▶ [TEXTO DE LEITURA]
::::::::::

J) Em 09/05/2011, sobre a Informação referida na alínea antecedente, recaiu o seguinte despacho: “Considero a informação junta como PROJECTO DE DECISÃO do processo de reclamação abaixo identificado.

Notifique o reclamante para no prazo de 10 dias contados continuamente e nos termos previstos na alínea b) do nº 1 art. 60º da LGT, exercer, querendo, o direito de audição, oralmente ou por escrito.” (cfr. fls. sem numeração do procedimento de reclamação graciosa que integra o processo administrativo em apenso).

K) Pelo ofício n.º 012958, de 10/05/2011, expedido por correio registado, com aviso de receção, a Direção de Finanças de S............. comunicou à Il. Mandatária da Impugnante de que dispunha de 10 dias para o exercício do direito de participação sobre o projeto de decisão da reclamação graciosa (cfr. fls. sem numeração do procedimento de reclamação graciosa que integra o processo administrativo em apenso).

L) Em 24/05/2011, deu entrada na Direção de Finanças de S............., requerimento apresentado pela Impugnante no qual exerceu o seu direito de audição, requerendo a substituição do projeto de decisão (cfr. fls. sem numeração do procedimento de reclamação graciosa que integra o processo administrativo em apenso).

::::::::::

▶ [REGISTOS DE DADOS]
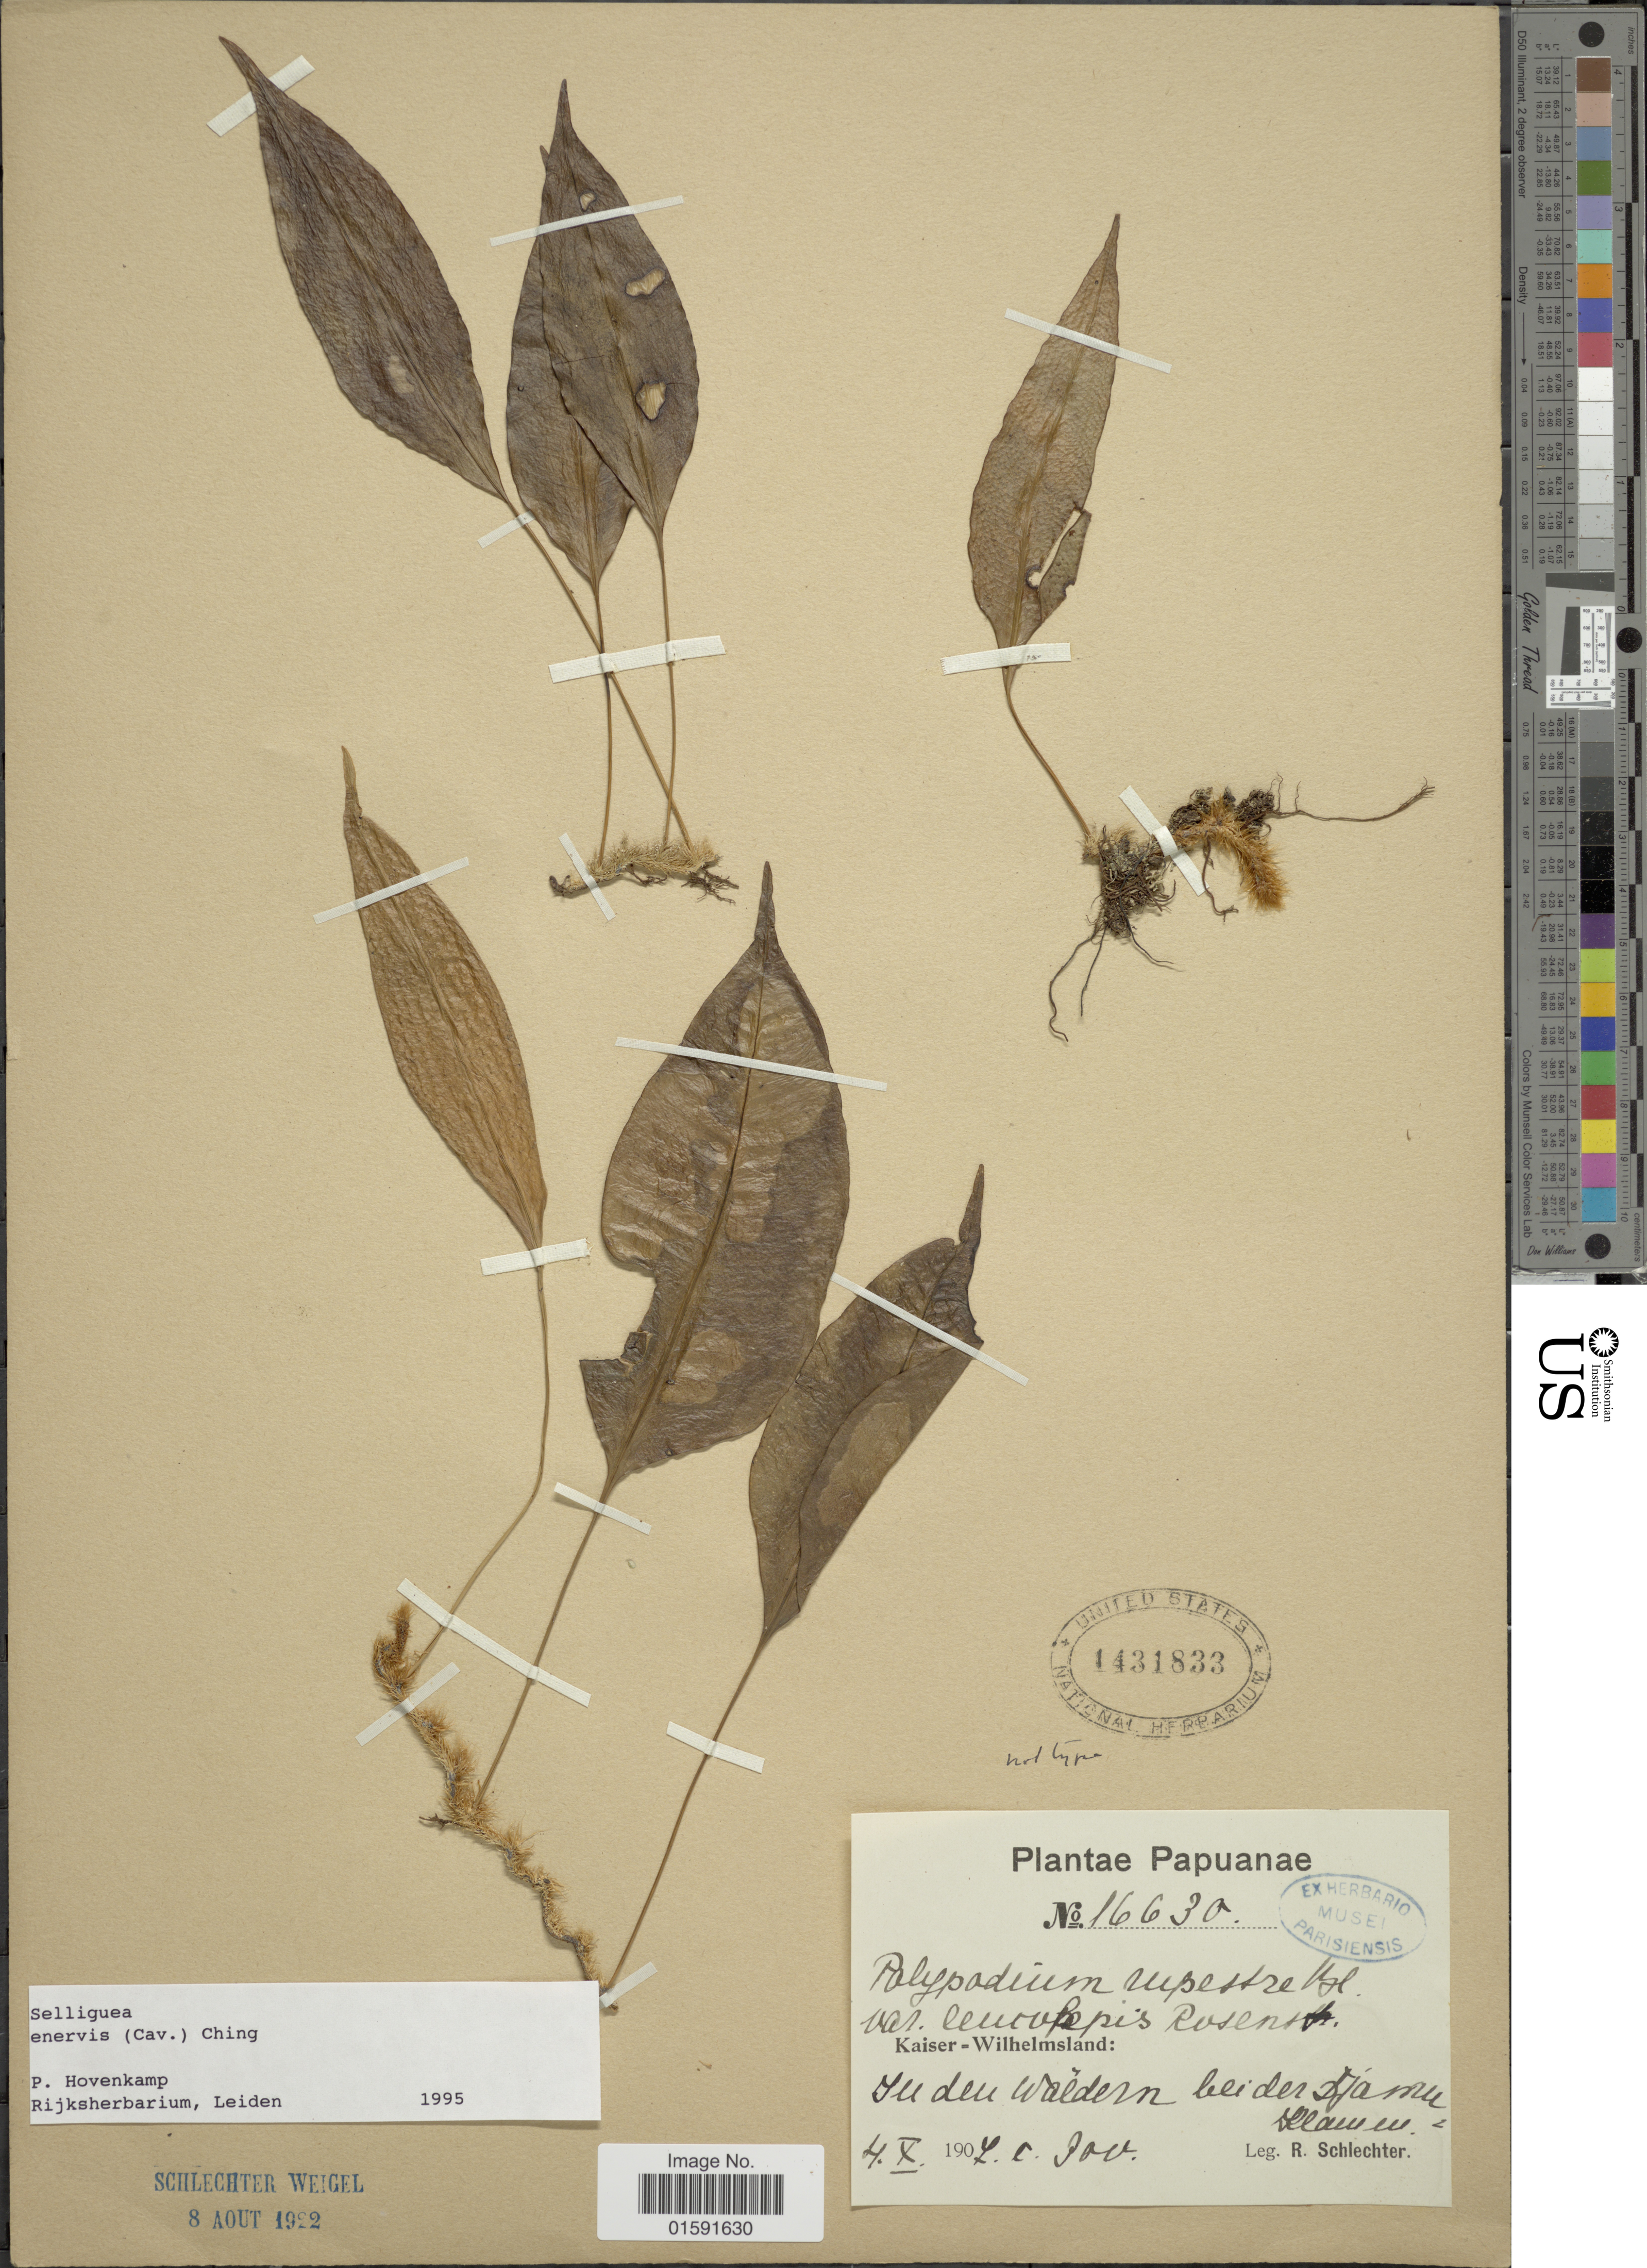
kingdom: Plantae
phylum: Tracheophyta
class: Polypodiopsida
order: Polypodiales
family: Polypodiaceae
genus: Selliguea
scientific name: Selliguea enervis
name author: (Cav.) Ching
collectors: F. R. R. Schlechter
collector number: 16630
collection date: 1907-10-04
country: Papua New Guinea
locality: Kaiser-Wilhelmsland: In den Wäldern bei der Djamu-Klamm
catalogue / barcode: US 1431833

::::::::::

▶ [A FAZER]
[a] Segundo o texto sobre a reclamação graciosa, em que data deu entrada na Direção de Finanças o requerimento em que a Impugnante exerceu o direito de audição?
[b] Diga se cada afirmação está de acordo com o texto sobre a reclamação graciosa, respondendo sim ou não e citando as palavras do texto que o decidem: (i) o despacho foi proferido em 09/05/2011; (ii) o ofício n.º 012958 foi enviado por correio simples; (iii) o prazo concedido para a audição era de 15 dias.
[c] Reescreva o trecho do texto sobre a reclamação graciosa que começa em "J) Em 09/05/2011, sobre" e acaba em "reclamação abaixo identificado.", trocando "despacho" por "parecer".

▶ [RESPOSTAS POR TAREFA]
[a] Em 24/05/2011.

[b]
(i) Sim: "Em 09/05/2011, sobre a Informação referida na alínea antecedente, recaiu o seguinte despacho"
(ii) Não: "expedido por correio registado, com aviso de receção"
(iii) Não: "no prazo de 10 dias contados continuamente"

[c]
J) Em 09/05/2011, sobre a Informação referida na alínea antecedente, recaiu o seguinte parecer: “Considero a informação junta como PROJECTO DE DECISÃO do processo de reclamação abaixo identificado.